CBI Cuts UK Growth Forecast
CBI Cuts UK Growth Forecast

The UK will see gross domestic product growth of 2.0% in both 2016 and 2017 according to Confederation of British Industry estimates—a downgrade from 2.3% and 2.1% in its February forecast.

The CBI says there are signs that uncertainty over the outcome of the EU referendum is having a “tangible impact” on the spending plans of some firms, Financial Reporter quoted the CBI as saying.

It believes that the timing of a first rise in interest rates will now be in the second quarter of 2017 (rising to 0.75%).

Household spending will remain a major driver of economic growth, though it is expected to ease (2016–2.5%, 2017–1.5%). This is due, in part, to rising inflation over the course of the next two years–picking up towards the Bank of England’s target of 2% by early 2017–which tempers growth in real incomes.

Nonetheless, household spending will account for around 80% of growth in 2016, and roughly half in 2017.

However, a recovery in investment is expected in the second half of 2016, such that business investment remains a key support to GDP growth over the forecast period, accounting for around a quarter of growth in 2016, and a third in 2017.

“Carolyn Fairbairn, CBI director-g eneral, said: “We expect the UK’s growth path to continue but it is likely to be at a slower rate than previously thought. A dark cloud of uncertainty is looming over global growth, particularly around weakening emerging markets and the outcome of the EU referendum, which is chilling some firms’ plans to invest. At present, the economic signals are mixed–we are in an unusually uncertain period.

  Weak Pay Growth

Workers are being warned to expect meager wage rises until at least 2020, as weak productivity and new costs such as the national living wage curb employers’ readiness to raise salaries.

Even though employment is expected to rise, pay growth is forecast to be just 1.7% over the next year, as an ample supply of labor helps employers hold back on wage rises in a “jobs-rich, pay-poor” economy, said the Chartered Institute for Personnel and Development.

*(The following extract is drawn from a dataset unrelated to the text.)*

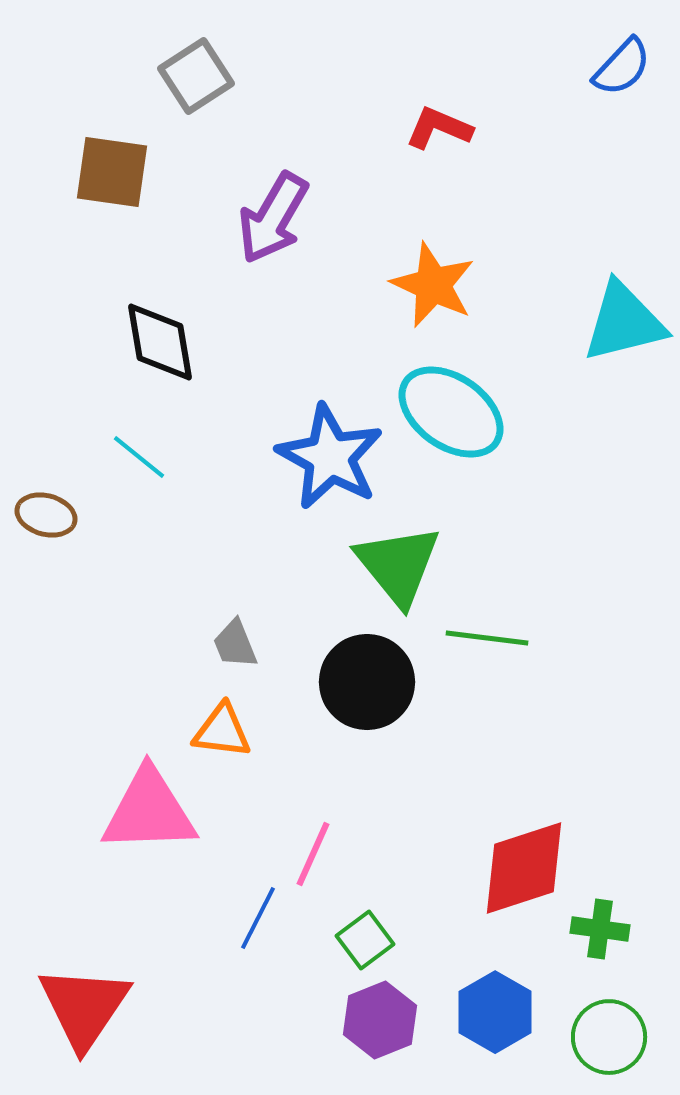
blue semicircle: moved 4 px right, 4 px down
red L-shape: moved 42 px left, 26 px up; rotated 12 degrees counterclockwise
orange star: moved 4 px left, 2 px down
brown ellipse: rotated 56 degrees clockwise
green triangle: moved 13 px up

The gloomy outlook for workers comes as the business group, the CBI, has warned that the economy is losing steam.

Numbers of shoppers visiting retail centers fell in April, in the latest evidence that cautious consumers are cutting back or going online to hunt for better deals. Consumers have been the main drivers of the UK’s economic recovery but recent business surveys suggest confidence is flagging, affected by a range of factors from economic uncertainty ahead of the EU referendum to a darker global outlook.

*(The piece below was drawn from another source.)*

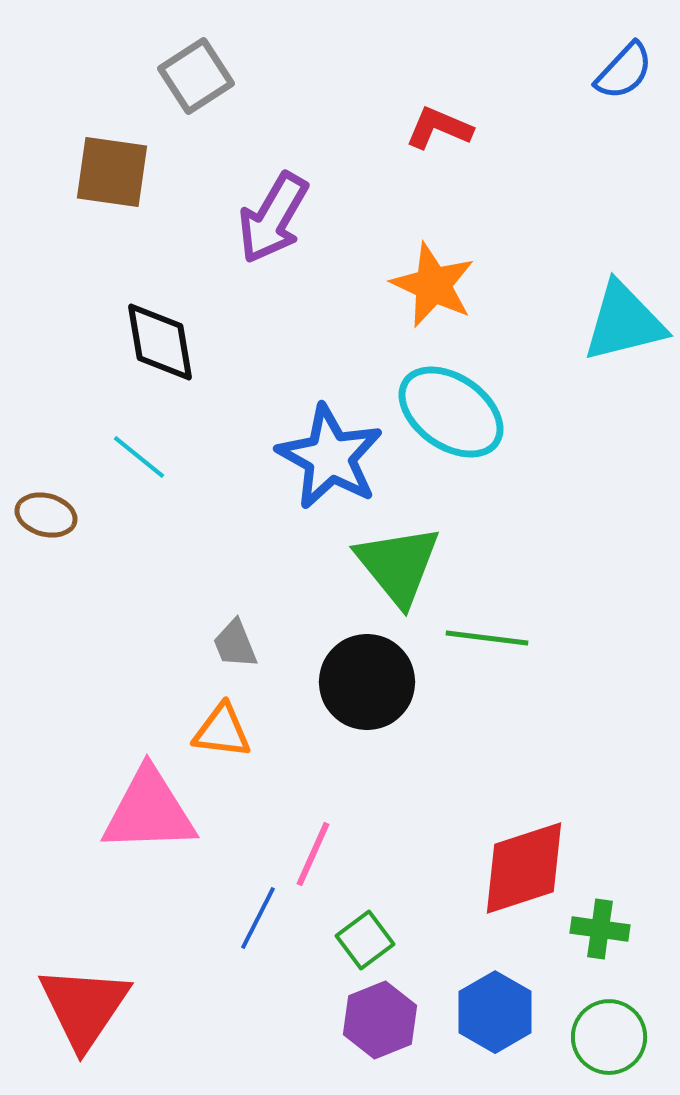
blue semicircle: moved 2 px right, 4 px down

Weak pay growth has also added to pressures on households and the CIPD, the trade group for the Human Resources industry, warned that the pattern of low rises in pay is set to continue. It is calling for more practical government measures to help employers raise productivity, a measure of output per hour worked.

“For now, there’s no sign of the economy running out of jobs, or out of people to fill those jobs,” said Mark Beatson, CIPD chief economist.

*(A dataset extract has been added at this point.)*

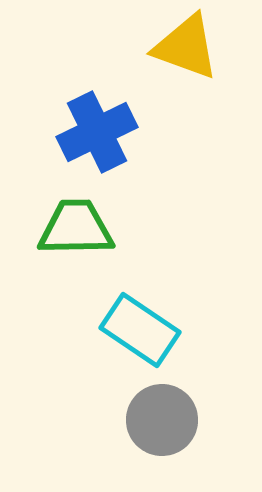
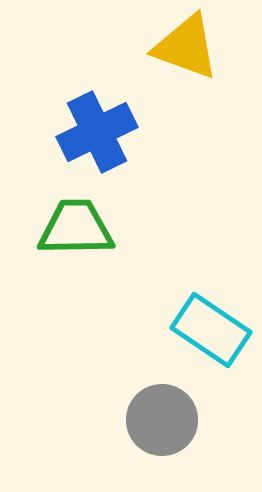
cyan rectangle: moved 71 px right
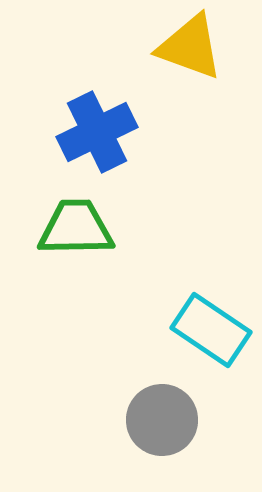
yellow triangle: moved 4 px right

“However, the UK is now in its eighth year of productivity go-slow which continues to limit the scope for employers to pay more, and recruitment and retention problems have so far proved manageable without across-the-board pay rises.”

The group surveyed more than 1,000 employers and found the expected average pay rise over the next year, at 1.7%, was higher than the 1.2% in its previous survey three months ago. But it noted that was a relatively weak pace of growth and predicted various factors meant workers were unlikely to see much of a boost to the real, or post-inflation, value of their pay “until at least the end of this decade”.